• Exercise aim:
Output the listing exactly, leaving nothing out.

• Available data:
···

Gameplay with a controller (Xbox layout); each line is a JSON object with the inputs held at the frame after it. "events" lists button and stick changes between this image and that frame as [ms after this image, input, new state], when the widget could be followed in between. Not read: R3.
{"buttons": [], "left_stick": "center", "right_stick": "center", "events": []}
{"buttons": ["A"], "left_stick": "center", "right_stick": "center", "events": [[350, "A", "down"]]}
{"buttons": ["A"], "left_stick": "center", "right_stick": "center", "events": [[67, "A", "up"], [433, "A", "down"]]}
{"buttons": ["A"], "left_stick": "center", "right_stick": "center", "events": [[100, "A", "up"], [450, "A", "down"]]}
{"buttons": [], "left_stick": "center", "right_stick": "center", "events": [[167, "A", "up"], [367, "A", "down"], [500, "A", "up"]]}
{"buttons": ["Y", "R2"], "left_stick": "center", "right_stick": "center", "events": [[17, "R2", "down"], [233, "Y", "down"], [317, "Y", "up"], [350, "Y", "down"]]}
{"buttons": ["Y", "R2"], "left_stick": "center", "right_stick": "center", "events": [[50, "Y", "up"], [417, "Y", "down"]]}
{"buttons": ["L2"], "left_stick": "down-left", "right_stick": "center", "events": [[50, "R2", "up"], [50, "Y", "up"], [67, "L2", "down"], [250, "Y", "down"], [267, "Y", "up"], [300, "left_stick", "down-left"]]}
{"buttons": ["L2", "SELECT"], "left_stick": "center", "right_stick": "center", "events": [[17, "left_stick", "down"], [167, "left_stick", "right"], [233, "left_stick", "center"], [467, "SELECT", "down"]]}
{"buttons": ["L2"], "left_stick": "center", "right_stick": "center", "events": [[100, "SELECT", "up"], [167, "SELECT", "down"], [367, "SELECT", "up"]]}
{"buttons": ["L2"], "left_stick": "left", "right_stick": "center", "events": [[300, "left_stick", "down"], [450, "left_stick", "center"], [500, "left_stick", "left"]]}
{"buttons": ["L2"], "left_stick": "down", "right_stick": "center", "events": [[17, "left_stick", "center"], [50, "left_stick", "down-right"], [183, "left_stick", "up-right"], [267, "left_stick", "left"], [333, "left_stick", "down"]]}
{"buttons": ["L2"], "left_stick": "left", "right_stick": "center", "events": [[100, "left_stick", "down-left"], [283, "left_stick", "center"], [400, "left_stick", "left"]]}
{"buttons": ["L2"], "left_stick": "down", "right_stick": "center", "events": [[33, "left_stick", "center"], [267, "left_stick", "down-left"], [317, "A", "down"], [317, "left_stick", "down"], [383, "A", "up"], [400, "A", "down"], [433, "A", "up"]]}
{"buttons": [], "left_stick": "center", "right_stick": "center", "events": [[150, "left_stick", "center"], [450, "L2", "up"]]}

···

• Task answer:
Gameplay with a controller (Xbox layout); each line is a JSON object with the inputs held at the frame after it. "events" lists button and stick changes between this image and that frame as [ms after this image, input, new state], when the widget could be followed in between. Not read: R3.
{"buttons": [], "left_stick": "center", "right_stick": "center", "events": []}
{"buttons": ["A"], "left_stick": "center", "right_stick": "center", "events": [[350, "A", "down"]]}
{"buttons": ["A"], "left_stick": "center", "right_stick": "center", "events": [[67, "A", "up"], [433, "A", "down"]]}
{"buttons": ["A"], "left_stick": "center", "right_stick": "center", "events": [[100, "A", "up"], [450, "A", "down"]]}
{"buttons": [], "left_stick": "center", "right_stick": "center", "events": [[167, "A", "up"], [367, "A", "down"], [500, "A", "up"]]}
{"buttons": ["Y", "R2"], "left_stick": "center", "right_stick": "center", "events": [[17, "R2", "down"], [233, "Y", "down"], [317, "Y", "up"], [350, "Y", "down"]]}
{"buttons": ["Y", "R2"], "left_stick": "center", "right_stick": "center", "events": [[50, "Y", "up"], [417, "Y", "down"]]}
{"buttons": ["L2"], "left_stick": "down-left", "right_stick": "center", "events": [[50, "R2", "up"], [50, "Y", "up"], [67, "L2", "down"], [250, "Y", "down"], [267, "Y", "up"], [300, "left_stick", "down-left"]]}
{"buttons": ["L2", "SELECT"], "left_stick": "center", "right_stick": "center", "events": [[17, "left_stick", "down"], [167, "left_stick", "right"], [233, "left_stick", "center"], [467, "SELECT", "down"]]}
{"buttons": ["L2"], "left_stick": "center", "right_stick": "center", "events": [[100, "SELECT", "up"], [167, "SELECT", "down"], [367, "SELECT", "up"]]}
{"buttons": ["L2"], "left_stick": "left", "right_stick": "center", "events": [[300, "left_stick", "down"], [450, "left_stick", "center"], [500, "left_stick", "left"]]}
{"buttons": ["L2"], "left_stick": "down", "right_stick": "center", "events": [[17, "left_stick", "center"], [50, "left_stick", "down-right"], [183, "left_stick", "up-right"], [267, "left_stick", "left"], [333, "left_stick", "down"]]}
{"buttons": ["L2"], "left_stick": "left", "right_stick": "center", "events": [[100, "left_stick", "down-left"], [283, "left_stick", "center"], [400, "left_stick", "left"]]}
{"buttons": ["L2"], "left_stick": "down", "right_stick": "center", "events": [[33, "left_stick", "center"], [267, "left_stick", "down-left"], [317, "A", "down"], [317, "left_stick", "down"], [383, "A", "up"], [400, "A", "down"], [433, "A", "up"]]}
{"buttons": [], "left_stick": "center", "right_stick": "center", "events": [[150, "left_stick", "center"], [450, "L2", "up"]]}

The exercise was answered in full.